#### 本文
==================================================
第三に、それでも私たちには神の再創造による、最終的ないのちの回復が希望として与えられています。

先ほどから言っているように、神様が私たちのいのちを守り健康を回復させるための様々な恵みを備えてくださっているとしても、それらは限りあるものだからです。神様は私たちの体に免疫や治癒能力を備えてくださっていますが未知のウイルスによって病気になることもあれば怪我した所が何年経っても治らないなんてことがあります。神様が与えてくださった知恵を用いて医療が発達しても治療法が見つからない病気はまだまだあります。祈りに神様が答えてくださって奇跡的に回復が与えられても、いつかまた別な病に冒されますし、老化は避けられません。

預言者たちによって病気を癒されたり、イエス様ご自身の手によって癒された人たちも、生き返ったラザロも、永遠に生きられるようないのちを得たのではありませんでした。

ではなぜ神様はそうした力を私たちに備えていてくださったり、時々奇跡によって癒したりするのでしょうか。それは神様にとって私たちの存在、神のかたちに造られ、いのちあるものとして生きている私たちの存在を神様が喜び、慈しみ、祝福しておられるからです。そして、罪のために不完全になってしまったこの世界で苦しむ私たちに、完全な回復を与えようとしておられる神に目を向けさせ、希望を持つようにと語りかけておられるのです。

ローマ8:18~25を開いてみましょう。預言者イザヤが預言したことが、イエス様によって実現されたこととして描き直されている箇所です。

今私たちはイエス様が罪のあがないを成し遂げて神の救いのご計画を実現されたことを知っています。神様が私たちを愛し、最初に造られたこの世界をも愛し回復したいと願っておられることを私たちは知っています。そして、神様が私たちに聖霊を与えることで始まった私たちの救いと回復の物語は、やがて訪れる完全な回復、新しい天と新しい地へと続いていきます。

救い主がおいでになり、その救いを私たちが受けとったということが、傷付き痛んでいるこの世界全体にとっての希望なのだとパウロは説明しています。

そして私たちもまた、今は小さなことでさえ傷付き痛む者ですが、希望のある救いを受け取った者だということを絶えず思い起こす必要があります。まだ完成された姿は見ていませんが、この希望があるゆえに忍耐して待ち望むことができるのです。

イザヤ書に戻りましょう。天地が新しくされる時、その回復は私たちの記憶とも結びついています。大怪我から回復しても、その傷をもたらした忌まわしい事故の記憶に長年苦しんだり、罪の赦しをいただいたのに過去の過ちのために長い間後悔と自責の念に苦しむことがあります。悲しい出来事によって失われた家族や友人たちがいれば、たとえ生活が戻っても喪失感や怒りは簡単に消えません。
==================================================
#### データセット
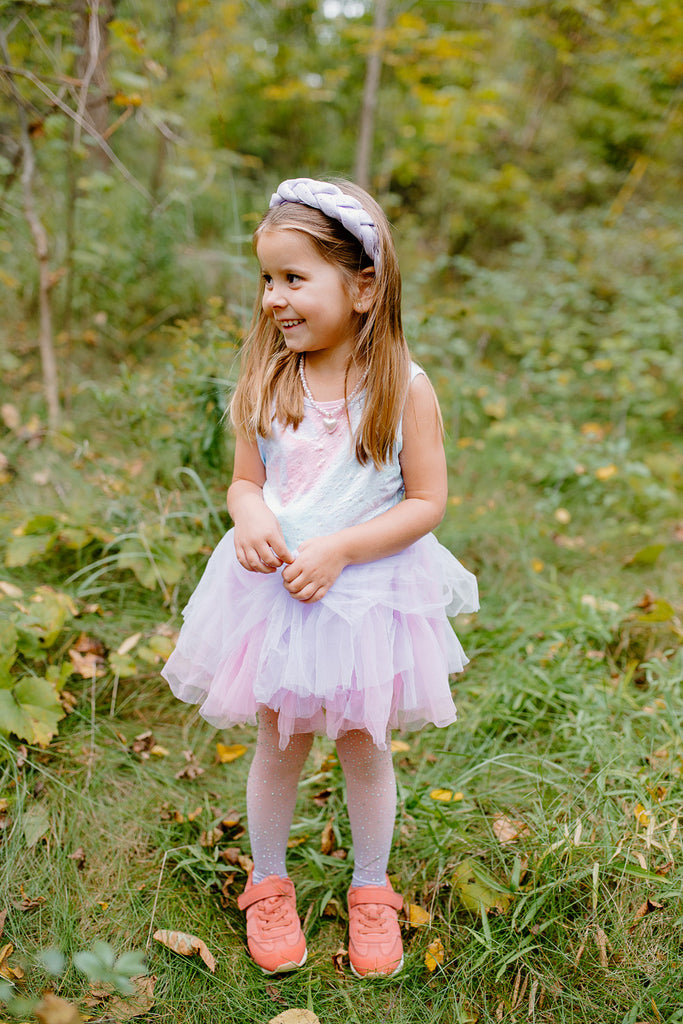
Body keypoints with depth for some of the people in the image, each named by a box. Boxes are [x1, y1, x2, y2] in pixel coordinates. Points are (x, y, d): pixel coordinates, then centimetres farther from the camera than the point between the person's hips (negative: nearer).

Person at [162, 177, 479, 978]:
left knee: (365, 748, 15)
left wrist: (340, 550, -22)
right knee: (278, 744, 16)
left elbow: (427, 503, -11)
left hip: (370, 595, -2)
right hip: (275, 592, 2)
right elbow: (245, 480, 5)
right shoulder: (266, 380, -4)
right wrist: (249, 516, -18)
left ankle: (371, 891, 40)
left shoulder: (404, 388, -14)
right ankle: (268, 884, 41)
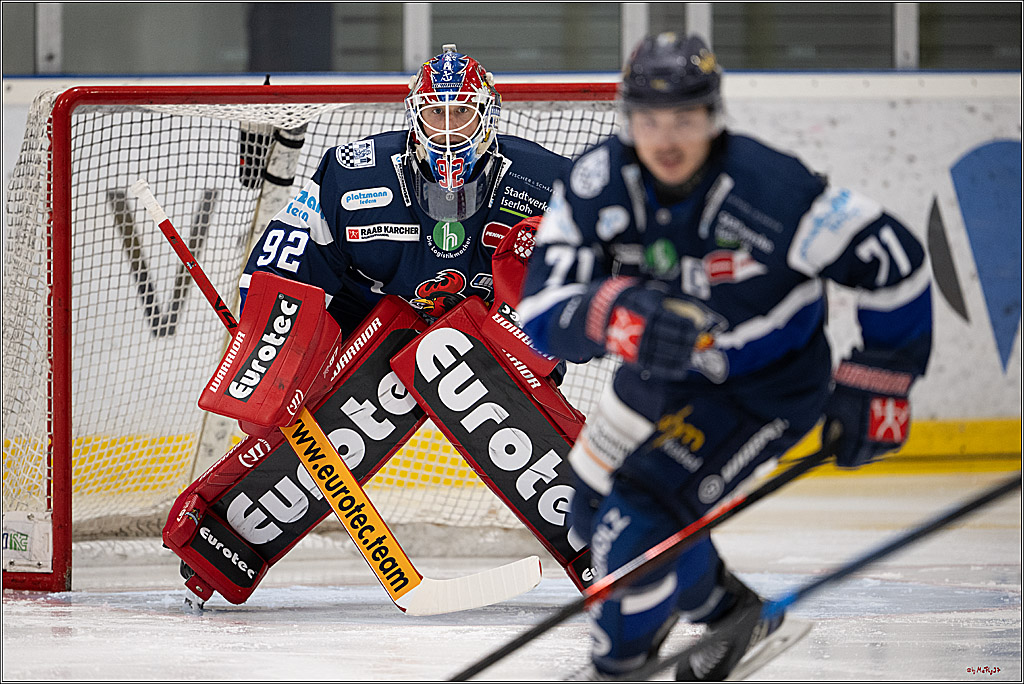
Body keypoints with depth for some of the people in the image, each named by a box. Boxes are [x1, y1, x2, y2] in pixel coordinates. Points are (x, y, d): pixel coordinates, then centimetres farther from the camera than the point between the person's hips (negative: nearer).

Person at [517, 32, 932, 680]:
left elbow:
==================================================
#### 課題一覧
- 1) 本文では、ローマ8:18~25はどのような箇所だと説明されているか答えよ。
- 2) いのちの回復を語る本文の続きを、示された最後の文の後から書け。
エントリーはここでは使わない。

#### 解答
- 1) 預言者イザヤが預言したことが、イエス様によって実現されたこととして描き直されている箇所。

- 2)
しかし、イエス様による救いが完成するとき、過去の記憶が私たちを苦しめることはもうありません。だから今月のみことばにもあるように「神は彼らの目から涙をことごとくぬぐい取ってくださる。もはや死はなく、悲しみも、叫び声も、苦しみもない。」と言われるのです。

適用:いのちを喜んで

さて今週は、第一主日ということで、今年度の主題「主の回復の年」にちなんだ箇所を開きました。

新型コロナ感染症の影響がまだ収まらず、出口も見えないうちにどんどん世の中の動きだけは加速しています。その中で多くの方が不安をかかえ、一部の人たちにしわ寄せがかかるような事態になっています。

兄弟姉妹の中にも病をかかえ、あるいは老化に伴う衰えを実感しておられる方々がおられます。そのような時に喜べと言われてもなかなか実感として嬉しい気分にはなりにくいかもしれません。

信仰的な面で何らかの成長が出来たとしても、体の方は衰える一方のようにも感じられます。

しかし神様はイザヤを通して、18節で主の再創造のみわざのゆえに「いついつまでも楽しみ喜べ」と語りかけています。ローマ書でも見たように、私たちは再創造の御わざ、イエス様による回復の働きの中にすでに入れられています。私たちは新しいいのちによって生かされております。冬の間、樹が目立たぬところで春に備えるように、この再創造のわざ、回復の働きは地道でゆっくりしたものかも知れませんが、確かになされているのです。

もちろんある面ではこの地上にいる間は衰えたり弱っていくのを忍耐しつつ受け入れていかなければならないでしょう。

私はまだ若いとは思っていますが、それでも30代くらいか左の耳が聞こえにくくなっています。それは年々悪くはなっても良くなる気配はありません。随分前にお医者さんから「治ることはないし、酷くなるから」と言われているので、何とか工夫してやり過ごしています。老眼も進んで時々ピントを合わせるのに眼鏡をかけたり外したりしなければなりません。いやいや、その程度は大したことない。私なんかもっと大変だ、そのうちもっといろいろあるよという人がきっといることでしょう。それが私たち人間の辿る道です。しかし、だとしても、私たちはただ失っていくのではありません。それらもまた新しくされるために通らなければならない段階なのです。弱さや衰えを感じるたびに、むしろ神様の完全な回復へと近づいているのだと考えたいと思います。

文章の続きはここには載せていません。